With so much processed and convenience food available, many families have lost sight of the connection between food and health. March is National Nutrition Month, a time to shed some light on our food choices and how we can develop sound eating and physical activity habits.
American families desperately need both of them. The Centers for Disease Control and Prevention reports that almost 21 percent of adolescents, and more than 17 percent of kids ages 6 to 11, are considered obese. The number has continued to rise, despite the health problems that being overweight can cause.
While many fast foods seem to fit in our busy schedule, they may be setting us up for chronic diseases later on. Diet-related diseases, such as coronary artery disease, often start in early childhood.
It’s important for families to make health a priority through healthy eating and being physically active. Parents hold the key to making this happen, by being role models and providing a culture of wellness in the home.
One major problem plaguing kids is the amount of sugar added to their diets.
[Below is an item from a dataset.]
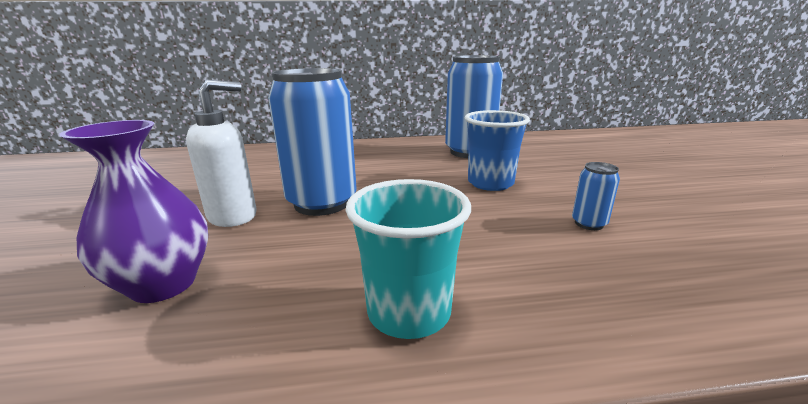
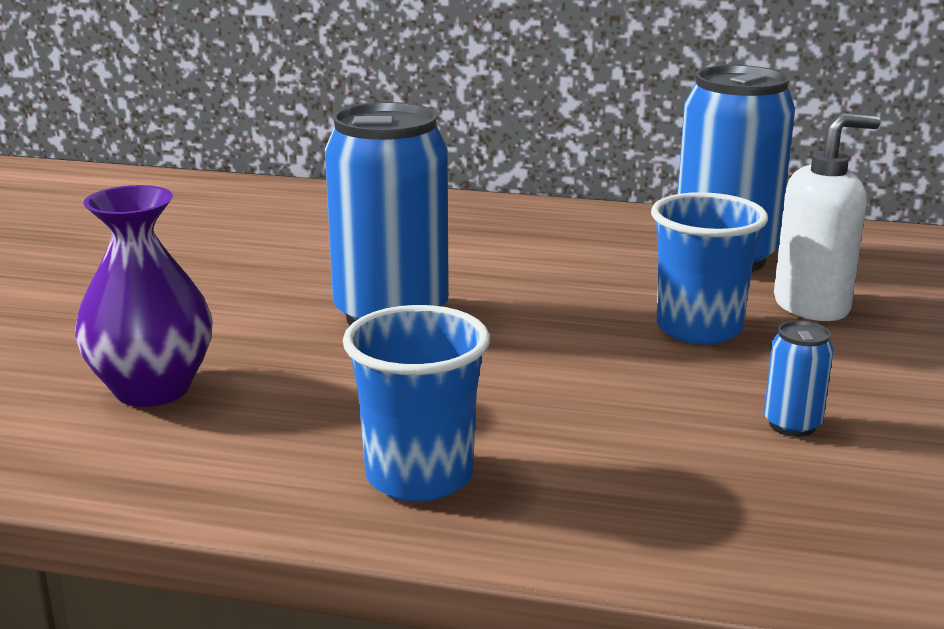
camera: 20 degrees right, 0 degrees up
(233, 216) = (256, 315): white soap dispenser -> white soap dispenser (812, 306)
(409, 312) = (419, 476): turquoise cup -> blue cup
Consuming too much can lead to weight gain, obesity, Type 2 diabetes and heart disease.
The CDC estimates that children and teens, between the ages of 2 and 19, consume up to 16 percent of daily calories from sugars and syrups that have been added to foods and beverages during preparation.
In addition to cutting back on the added sugar, there are other ways that parents can help create healthy family habits.
COOK AT HOME
Food prepared at restaurants is often loaded with added sugars, fats and sodium. Parents can help teach healthy habits by getting kids in the kitchen to help prepare the meals.
There’s a meal maker machine on doctoryum.org, which families can use to fix healthy recipes with ingredients they already have on hand.
OFFER A VARIETY
By offering a variety of foods, kids taste many things, get the benefits of different nutrients and parents will help keep things interesting.
Take kids to the farmers market or produce department and let them pick out one thing they’d like to try. Multiple exposure to a new food can help kids—and adults—enjoy a food they may not like at first.
MAKE IT AVAILABLE
Load up the family on fruits, vegetables, whole grains and healthy sources of protein. Keeping a bowl filled with fresh fruit or a tray of veggies on the counter is a great way to encourage kids to snack better, rather than seeking cookies and other unhealthy treats.
SERVE UP WATER
One cup of fruit juice, soda and sweetened tea often contains all the sugar kids should get in a day. Encourage them to drink water, especially between meals.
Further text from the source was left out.